Vite, les compagnons du roi se répartissent les rôles. La Force raccompagnera au Louvre le roi agonisant, sur qui on a jeté un manteau. D'Épernon ira à l'Hôtel de Ville afin d'arrêter avec les édiles parisiens les premières mesures de sécurité. Quant au baron de Courtomer, autre gentilhomme servant, il s'acheminera vers l'Arsenal pour prévenir Sully. A peine s'apprête-t-il à exécuter sa mission qu'il se heurte dans la rue de la Ferronnerie à un groupe armé de huit à dix hommes à pied et de deux à cheval et doit sortir son épée. Au lieu de porter secours au malheureux souverain, ces gens s'apprêtent à faire un sort à l'assassin : « Tue, tue, il faut qu'il meure ! », crient-ils. On leur rétorque que le roi n'est que blessé. Aussitôt, le groupe se disperse et disparaît dans la foule. Malgré l'enquête diligentée à la demande du parlement, on ne les retrouvera jamais.
Le carrosse pénètre dans la cour du Louvre à vive allure. On crie :« Au vin ! Au chirurgien ! » Transporté avec précaution dans le petit cabinet de la reine, le roi, le teint cireux, le pourpoint ouvert, la chemise maculée, est assis dans un fauteuil, puis étendu sur son lit. Certains témoins raconteront qu'il ouvre trois fois les yeux avant d'expirer mais peut-être a-t-il été tué sur le coup. En dépit des efforts pour tenir la reine éloignée de cette scène, celle-ci, alarmée par le bruit, sort de ses appartements. « L'hanno ammazzato ! » « Ils l'ont tué ! », crie-t-elle, folle de douleur.
Pierre Matthieu écrit : « Mon imagination contredisait mes yeux et ne me pouvait figurer de voir mort celui qui, une heure auparavant, ne parlait que de combattre, de vaincre et de triompher 6 . » L'étiquette ne permet pas l'attendrissement. Lavée, revêtue d'un pourpoint de satin blanc, la dépouille royale est bientôt transportée dans sa chambre, où l'on installe une chapelle ardente.

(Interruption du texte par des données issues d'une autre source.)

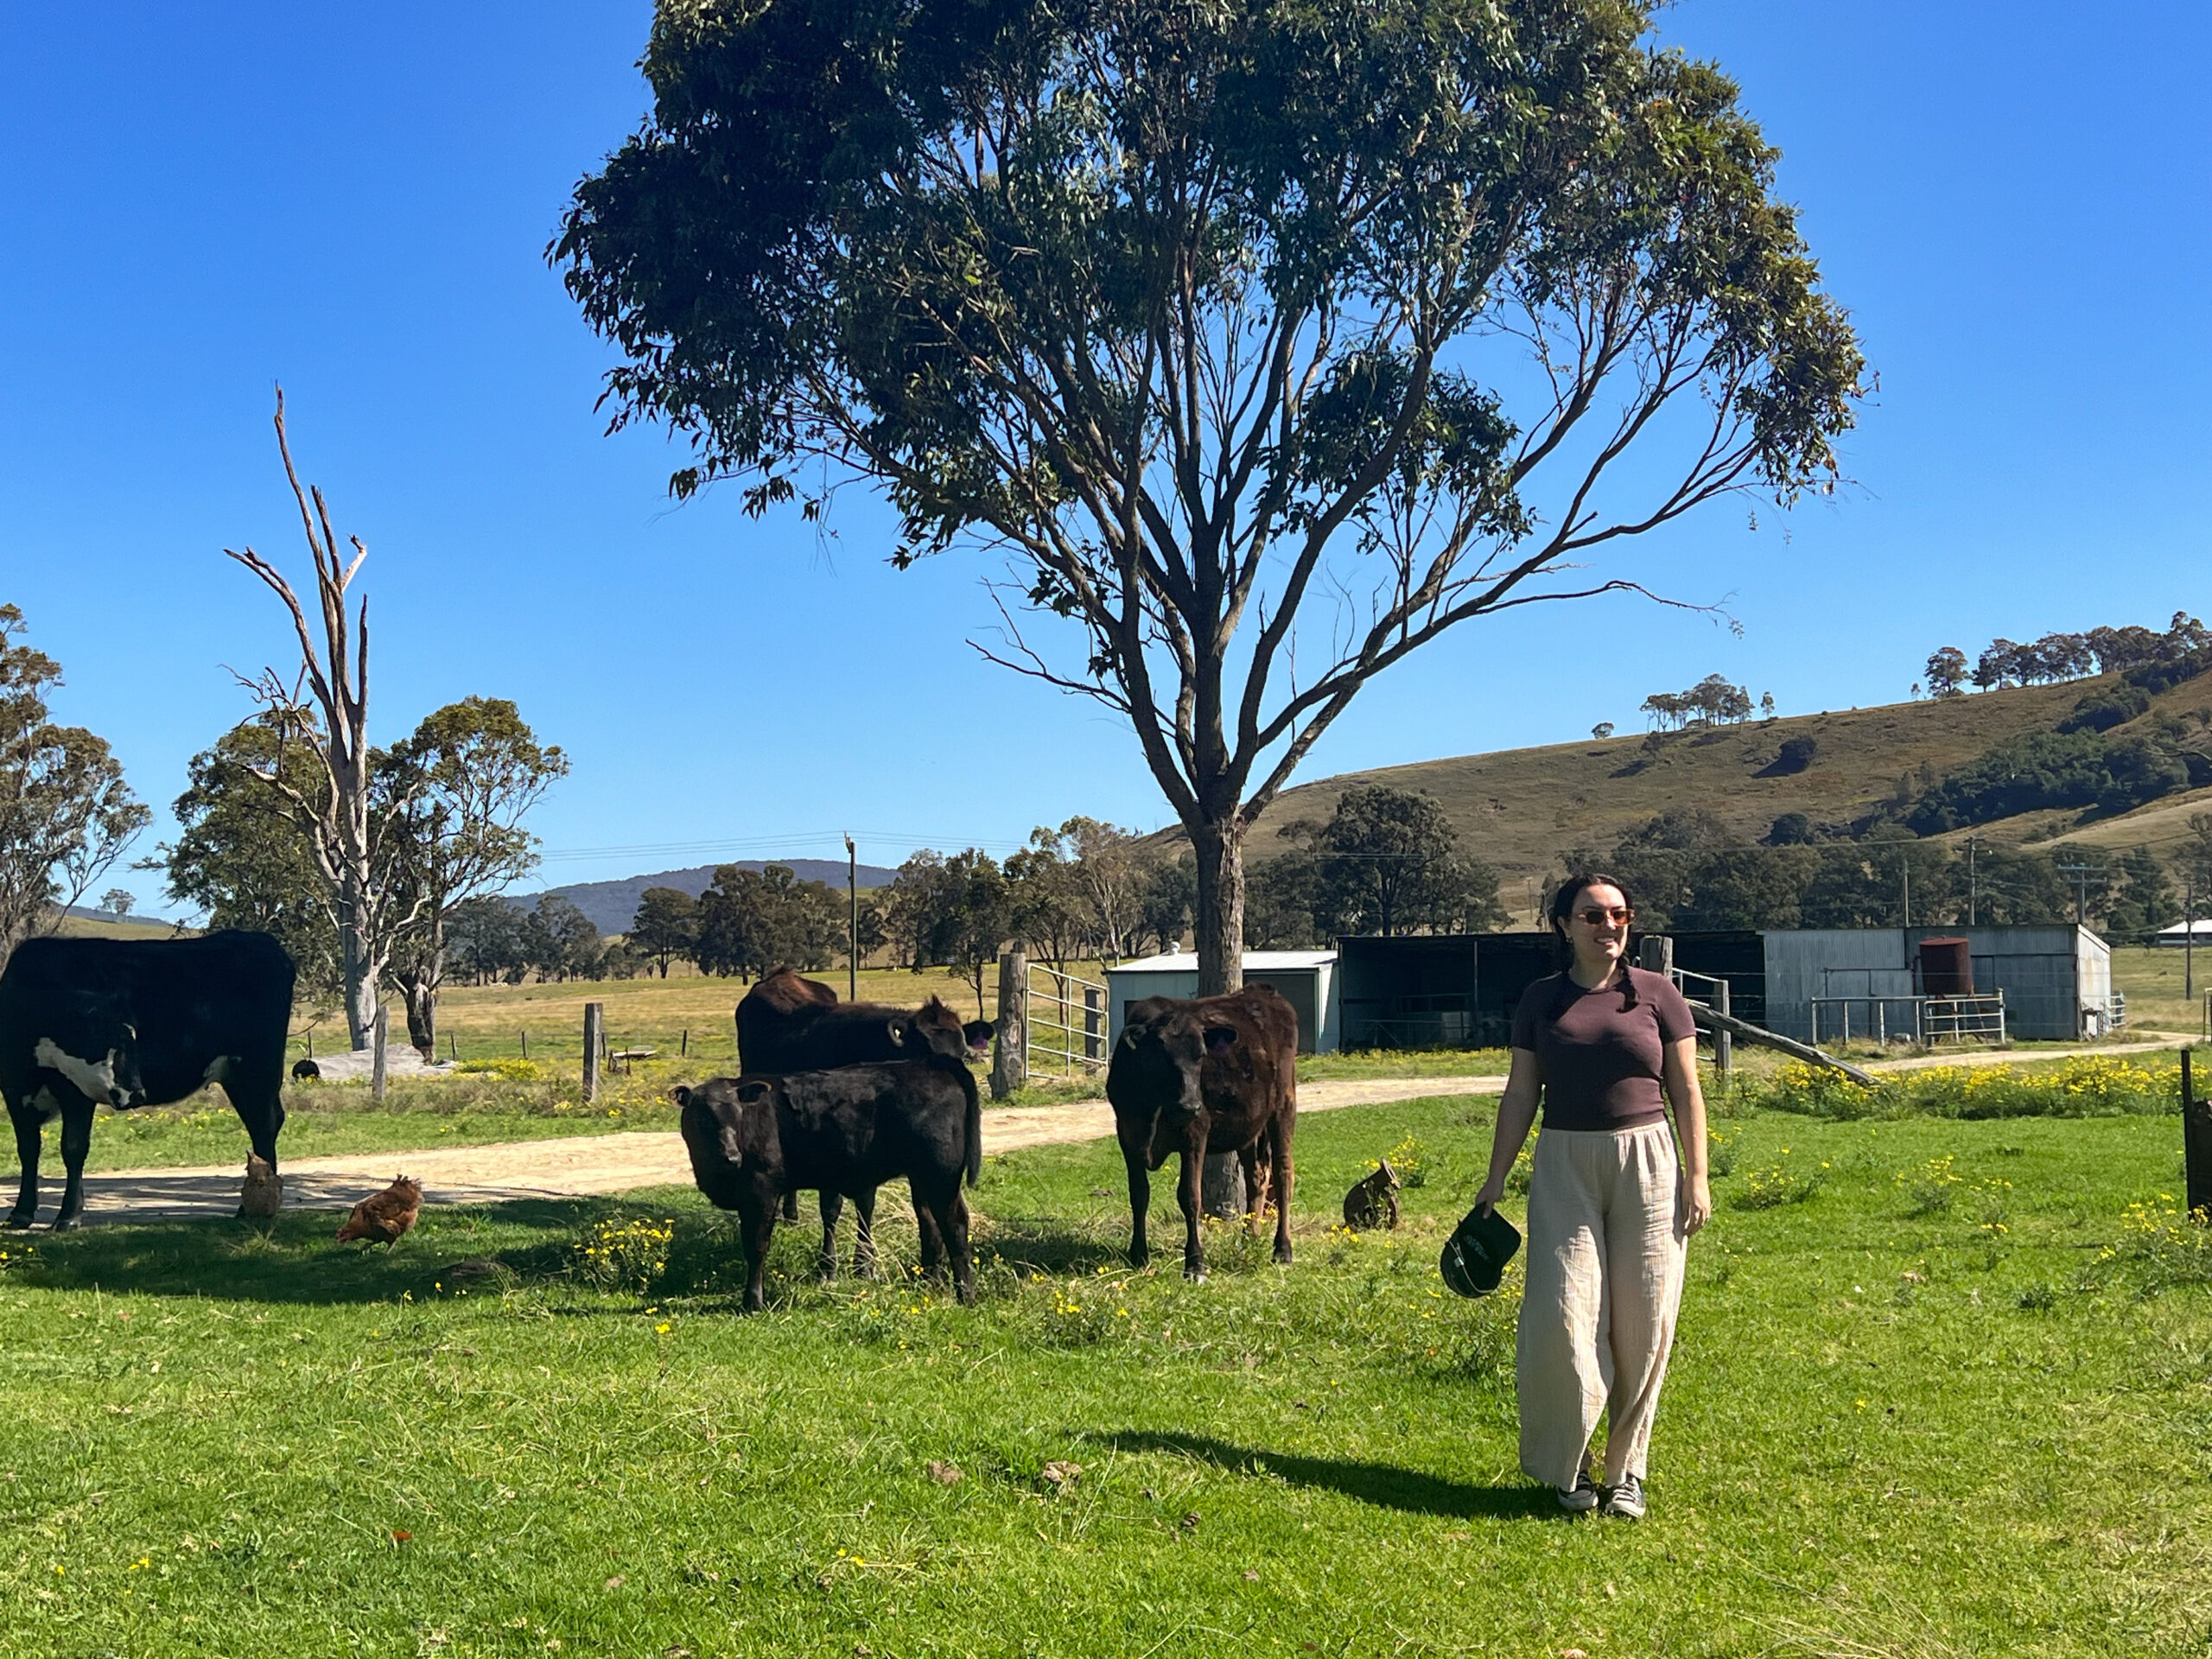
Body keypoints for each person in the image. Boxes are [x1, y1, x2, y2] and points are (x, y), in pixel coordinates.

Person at [1471, 874, 1712, 1520]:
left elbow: (1687, 1091)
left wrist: (1697, 1176)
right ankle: (1571, 1461)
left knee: (1646, 1319)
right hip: (1563, 1162)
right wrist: (1496, 1176)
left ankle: (1626, 1470)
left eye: (1619, 914)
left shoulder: (1660, 995)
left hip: (1650, 1162)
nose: (1609, 925)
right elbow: (1522, 1092)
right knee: (1563, 1314)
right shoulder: (1540, 1000)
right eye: (1593, 915)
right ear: (1564, 924)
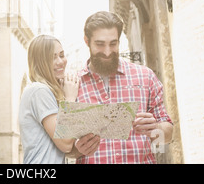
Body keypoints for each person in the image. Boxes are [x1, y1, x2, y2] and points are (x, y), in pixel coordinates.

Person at [71, 11, 174, 164]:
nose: (107, 52)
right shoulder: (72, 85)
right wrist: (77, 149)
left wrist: (155, 128)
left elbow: (168, 135)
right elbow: (64, 148)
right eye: (100, 44)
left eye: (113, 44)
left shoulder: (145, 77)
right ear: (87, 41)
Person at [19, 35, 96, 163]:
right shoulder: (39, 90)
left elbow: (63, 147)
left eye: (61, 55)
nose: (60, 61)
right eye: (52, 57)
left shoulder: (46, 92)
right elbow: (64, 143)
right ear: (40, 62)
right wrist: (70, 99)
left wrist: (83, 147)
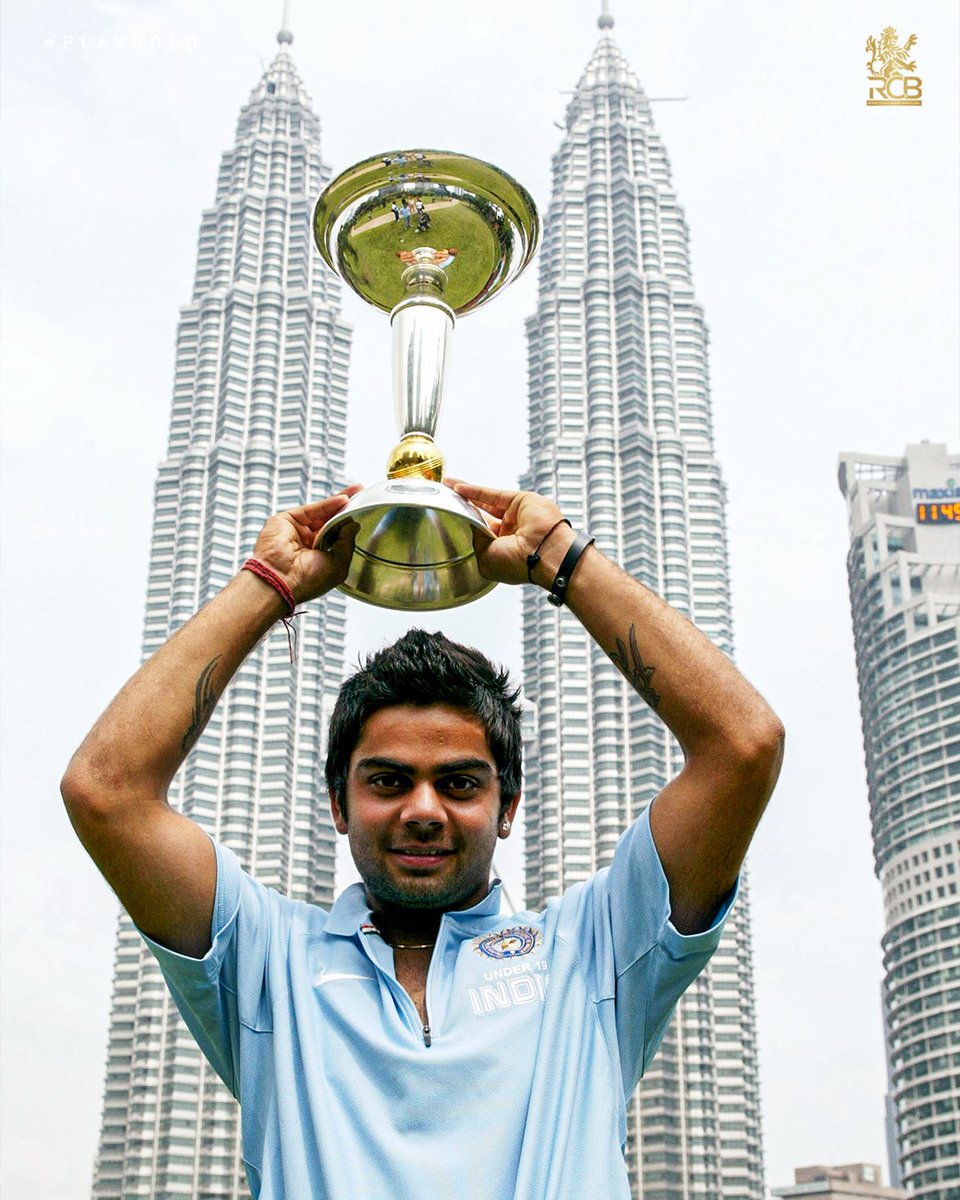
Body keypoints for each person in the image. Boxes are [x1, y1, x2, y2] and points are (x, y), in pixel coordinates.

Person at [62, 481, 784, 1200]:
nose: (424, 810)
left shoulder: (591, 952)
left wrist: (557, 554)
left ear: (509, 807)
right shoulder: (268, 960)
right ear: (338, 804)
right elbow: (107, 790)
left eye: (462, 783)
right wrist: (270, 582)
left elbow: (743, 746)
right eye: (387, 781)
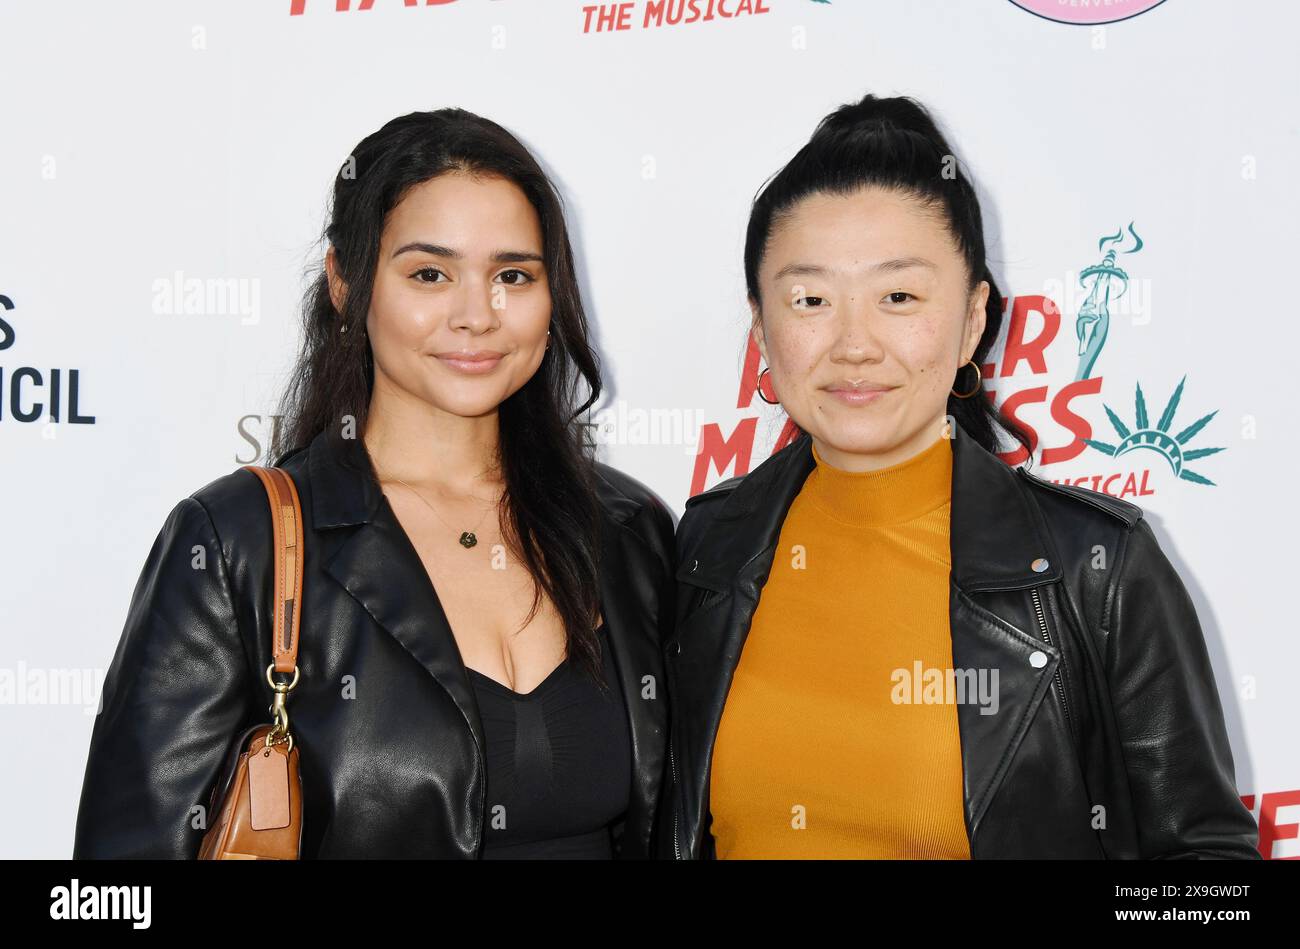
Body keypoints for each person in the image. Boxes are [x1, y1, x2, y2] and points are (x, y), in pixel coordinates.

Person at [658, 93, 1260, 859]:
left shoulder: (1096, 569)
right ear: (761, 325)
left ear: (973, 318)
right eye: (810, 299)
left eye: (899, 296)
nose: (854, 343)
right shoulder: (709, 548)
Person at [73, 108, 674, 859]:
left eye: (513, 275)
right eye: (430, 273)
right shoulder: (236, 546)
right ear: (345, 283)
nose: (476, 315)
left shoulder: (625, 530)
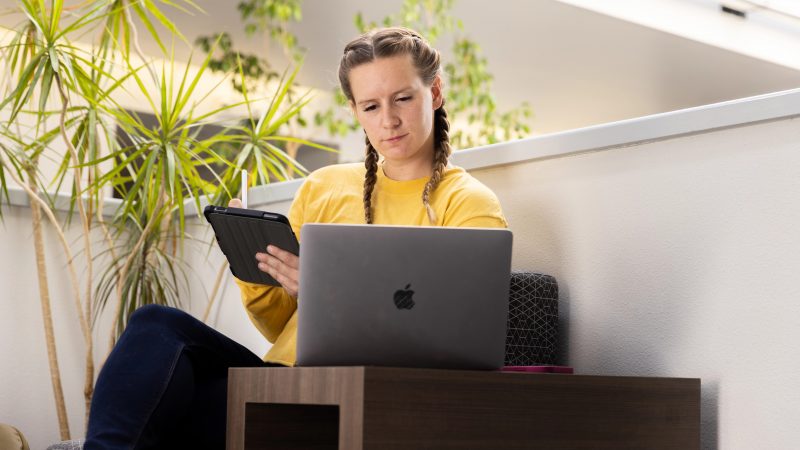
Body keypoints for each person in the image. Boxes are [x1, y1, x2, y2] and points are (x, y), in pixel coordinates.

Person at [84, 26, 507, 449]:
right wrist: (252, 258)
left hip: (350, 402)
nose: (388, 120)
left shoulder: (468, 204)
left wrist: (326, 293)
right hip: (272, 387)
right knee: (155, 325)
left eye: (403, 98)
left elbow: (458, 344)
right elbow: (277, 326)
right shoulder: (323, 187)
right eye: (371, 106)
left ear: (434, 93)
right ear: (355, 112)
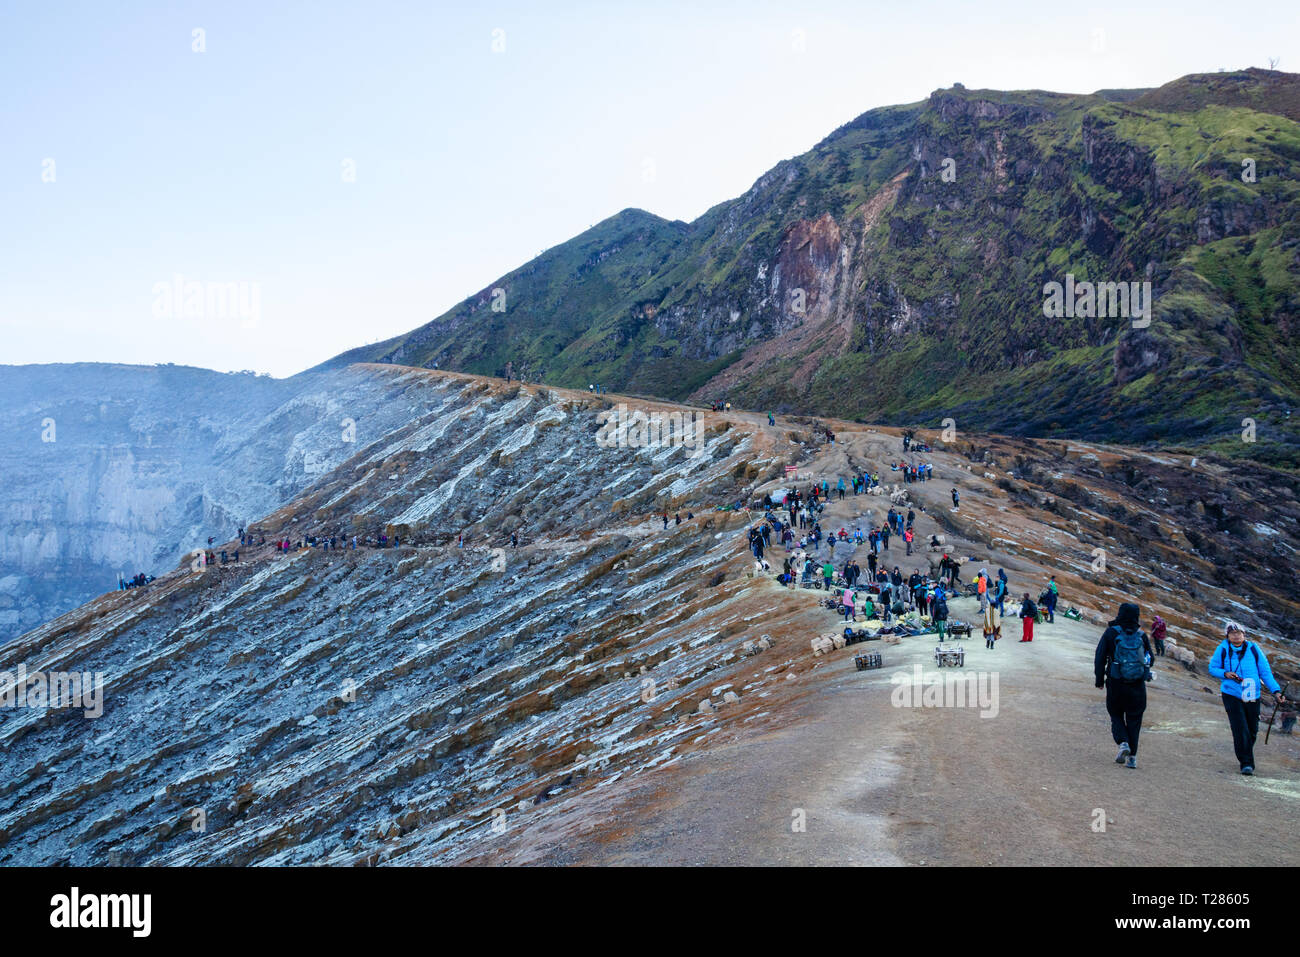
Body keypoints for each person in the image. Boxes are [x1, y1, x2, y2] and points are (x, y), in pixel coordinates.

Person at [1207, 622, 1285, 775]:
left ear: (1244, 634)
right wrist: (1225, 674)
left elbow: (1265, 673)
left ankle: (1245, 751)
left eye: (1239, 633)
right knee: (1240, 728)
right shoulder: (1223, 648)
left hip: (1252, 694)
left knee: (1252, 730)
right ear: (1227, 635)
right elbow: (1213, 668)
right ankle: (1246, 763)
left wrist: (1276, 691)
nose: (1236, 636)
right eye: (1232, 633)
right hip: (1231, 694)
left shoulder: (1254, 649)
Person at [1093, 602, 1153, 769]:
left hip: (1116, 683)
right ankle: (1132, 758)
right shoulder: (1141, 635)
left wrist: (1099, 680)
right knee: (1134, 719)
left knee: (1116, 714)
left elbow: (1100, 658)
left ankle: (1123, 743)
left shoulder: (1111, 633)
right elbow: (1151, 659)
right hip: (1137, 685)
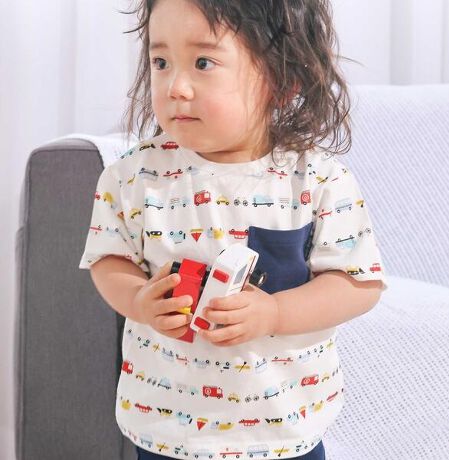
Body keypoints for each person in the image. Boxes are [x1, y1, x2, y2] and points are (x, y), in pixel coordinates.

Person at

Dans Paris, on a du mal à croire que le roi n'est que blessé. La terrible nouvelle se répand dans une désolation universelle cf. Michel Cassan, p. 54 . Le parlement, qui commençait à se disperser après l'audience de l'après-midi - l'huissier avait frappé de sa baguette la fin de la séance -, s'assemble à nouveau à l'annonce de « cet infortuné et misérable accident » , selon l'expression de Louis Dolé, avocat en la cour et procureur général de la reine.
Le premier président Achille de Harlay dit à son fils, que Marie de Médicis vient de lui envoyer : « Vous pouvez rapporter à la reine que vous avez vu la compagnie assemblée pour l'effet qu'elle désire et bien délibérée de servir le roi et l'État. » Le duc d'Épernon, qui se présente botté devant les magistrats, s'excusant de sa tenue, suscite quelques murmures. A sa demande ainsi qu'à celle du duc de Guise, les magistrats confèrent immédiatement à la reine la régence.
Au Louvre cependant, on continue d'être désemparé. Le petit dauphin, revenu de promenade, pleure. Parlant de l'assassin, il lance : « Ha ! Si j'y eusse été avec mon épée, je l'eusse tué 7 ! » La reine, prostrée, ne cesse de répéter : « Le roi est mort. » « Votre Majesté m'excusera , l'interrompt le chancelier Brûlart de Sillery,mais les rois ne meurent point en France. » Et, lui désignant son fils aîné de 8 ans et demi, il ajoute : « Voilà le roi vivant ! »
Le lendemain 15 mai, au couvent des Grands-Augustins, en présence du parlement assemblé, dans le chatoiement des longues robes noires et écarlates, dans l'éclatante blancheur des fraises godronnées, Louis XIII tient son premier lit de justice au cours duquel il confirme officiellement sa mère comme régente du royaume.